5 gm of `K_2 SO_4` solution were dissolved in 250 ml of water. How many ml of this solution are needed to precipitate out 1.2 gm of `BaSO_4` on addition of `BaCI_2`?

To solve the problem step by step, we will follow these calculations: ### Step 1: Write the reaction The reaction between barium chloride (BaCl₂) and potassium sulfate (K₂SO₄) to form barium sulfate (BaSO₄) is as follows: \[ \text{BaCl}_2 + \text{K}_2\text{SO}_4 \rightarrow \text{BaSO}_4 \downarrow + 2\text{KCl} \] ### Step 2: Calculate the moles of BaSO₄ We need to find out how many moles of BaSO₄ correspond to 1.2 grams.
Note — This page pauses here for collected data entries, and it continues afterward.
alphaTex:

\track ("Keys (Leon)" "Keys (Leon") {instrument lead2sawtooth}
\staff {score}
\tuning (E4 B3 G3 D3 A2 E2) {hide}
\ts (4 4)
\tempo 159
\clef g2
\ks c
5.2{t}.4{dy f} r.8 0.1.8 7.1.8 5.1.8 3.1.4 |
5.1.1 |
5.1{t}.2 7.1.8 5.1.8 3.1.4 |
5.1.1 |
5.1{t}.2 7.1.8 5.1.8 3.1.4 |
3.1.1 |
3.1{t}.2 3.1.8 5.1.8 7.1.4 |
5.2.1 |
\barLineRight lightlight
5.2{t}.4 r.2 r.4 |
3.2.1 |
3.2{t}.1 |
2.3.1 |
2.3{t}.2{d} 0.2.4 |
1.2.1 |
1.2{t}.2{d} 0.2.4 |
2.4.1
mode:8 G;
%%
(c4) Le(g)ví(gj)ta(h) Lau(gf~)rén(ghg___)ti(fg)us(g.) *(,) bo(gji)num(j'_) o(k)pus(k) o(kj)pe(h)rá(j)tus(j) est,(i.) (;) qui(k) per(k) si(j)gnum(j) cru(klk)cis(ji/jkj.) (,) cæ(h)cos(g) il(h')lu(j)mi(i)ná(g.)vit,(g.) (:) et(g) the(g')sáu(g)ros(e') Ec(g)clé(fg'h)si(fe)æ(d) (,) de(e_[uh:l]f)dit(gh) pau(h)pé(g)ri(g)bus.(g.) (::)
The molar mass of BaSO₄ is calculated as follows: - Atomic mass of Ba = 137 g/mol - Atomic mass of S = 32 g/mol - Atomic mass of O = 16 g/mol (4 O atoms) So, the molar mass of BaSO₄ is: \[ 137 + 32 + (4 \times 16) = 137 + 32 + 64 = 233 \text{ g/mol} \] Now, we can calculate the moles of BaSO₄: \[ \text{Moles of BaSO}_4 = \frac{\text{mass}}{\text{molar mass}} = \frac{1.2 \text{ g}}{233 \text{ g/mol}} \approx 0.00515 \text{ moles} \] ### Step 3: Relate moles of K₂SO₄ to moles of BaSO₄ From the balanced chemical equation, we can see that the stoichiometry between K₂SO₄ and BaSO₄ is 1:1. Therefore, the moles of K₂SO₄ required will also be 0.00515 moles. ### Step 4: Calculate the mass of K₂SO₄ required Next, we need to calculate the mass of K₂SO₄ that corresponds to 0.00515 moles. The molar mass of K₂SO₄ is calculated as follows: - Atomic mass of K = 39 g/mol (2 K atoms) - Atomic mass of S = 32 g/mol - Atomic mass of O = 16 g/mol (4 O atoms) So, the molar mass of K₂SO₄ is: \[ (2 \times 39) + 32 + (4 \times 16) = 78 + 32 + 64 = 174 \text{ g/mol} \] Now, we can calculate the mass of K₂SO₄: \[ \text{Mass of K}_2\text{SO}_4 = \text{moles} \times \text{molar mass} = 0.00515 \text{ moles} \times 174 \text{ g/mol} \approx 0.8961 \text{ g} \] ### Step 5: Determine the concentration of K₂SO₄ in the solution We know that 5 grams of K₂SO₄ are dissolved in 250 mL of solution. To find the concentration: \[ \text{Concentration} = \frac{\text{mass}}{\text{volume}} = \frac{5 \text{ g}}{250 \text{ mL}} = 0.02 \text{ g/mL} \] ### Step 6: Calculate the volume of the solution needed for 0.8961 g of K₂SO₄ Now, we need to find out how much volume of this solution contains 0.8961 g of K₂SO₄: \[ \text{Volume} = \frac{\text{mass}}{\text{concentration}} = \frac{0.8961 \text{ g}}{0.02 \text{ g/mL}} = 44.805 \text{ mL} \] ### Final Answer Thus, the volume of the K₂SO₄ solution needed to precipitate out 1.2 g of BaSO₄ is approximately **44.8 mL**. ---